Мариша старательно веселила меня рассказами о своей работе – в лицах показывала других начальников, их жен, раболепных подчиненных, – Мариша невероятно артистична, если бы жизнь сложилась по-другому, она была бы хорошей актрисой. Она и так хорошая актриса, но никто кроме меня этого не знает. Мужчины, с которыми она встречается, не успевают ее узнать – слишком быстро они ей надоедают. Или слишком быстро она понимает, что они ее не любят по-настоящему. Почему? Почему красивую, яркую, умную, веселую Маришу никто не любит по-настоящему?
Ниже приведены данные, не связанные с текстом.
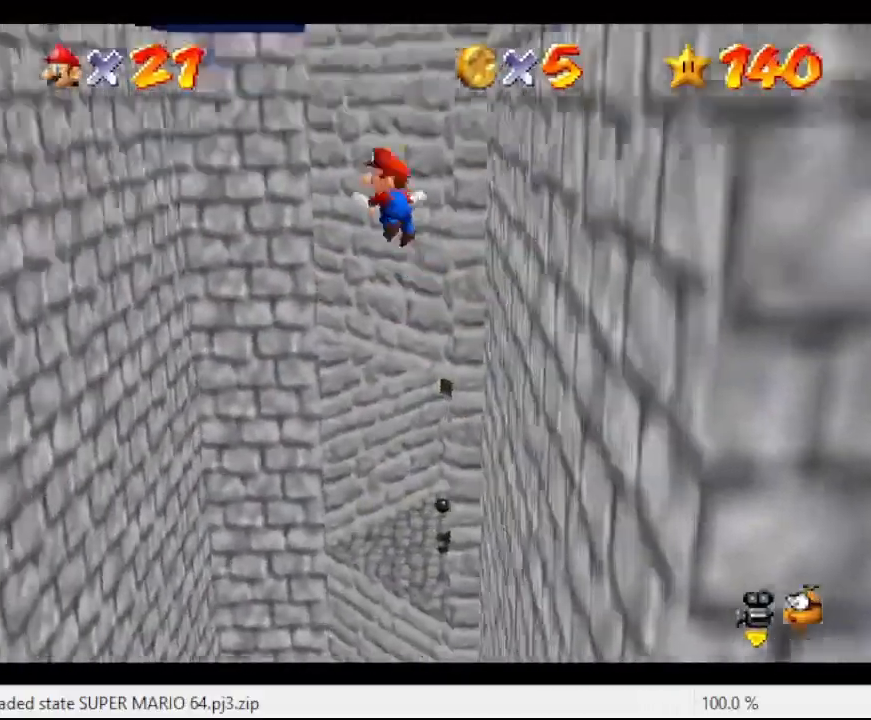
{"buttons": [], "left_stick": "up", "events": [[467, "A", "up"]]}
И об этом я тоже поговорю с нашей мамой. Я уверена, что она ждет, терпеливо ждет много лет, пока мы приедем. Она почему-то не может приехать сама. Возможно, она всё о нас знает. Даже и не придется рассказывать.
Когда Мариша наконец уехала, я почувствовала невероятную пустоту. Коты растеклись вокруг меня – на подлокотнике кресла, рядом, на полу. Но коты не умеют говорить. Надо было предложить Марише остаться.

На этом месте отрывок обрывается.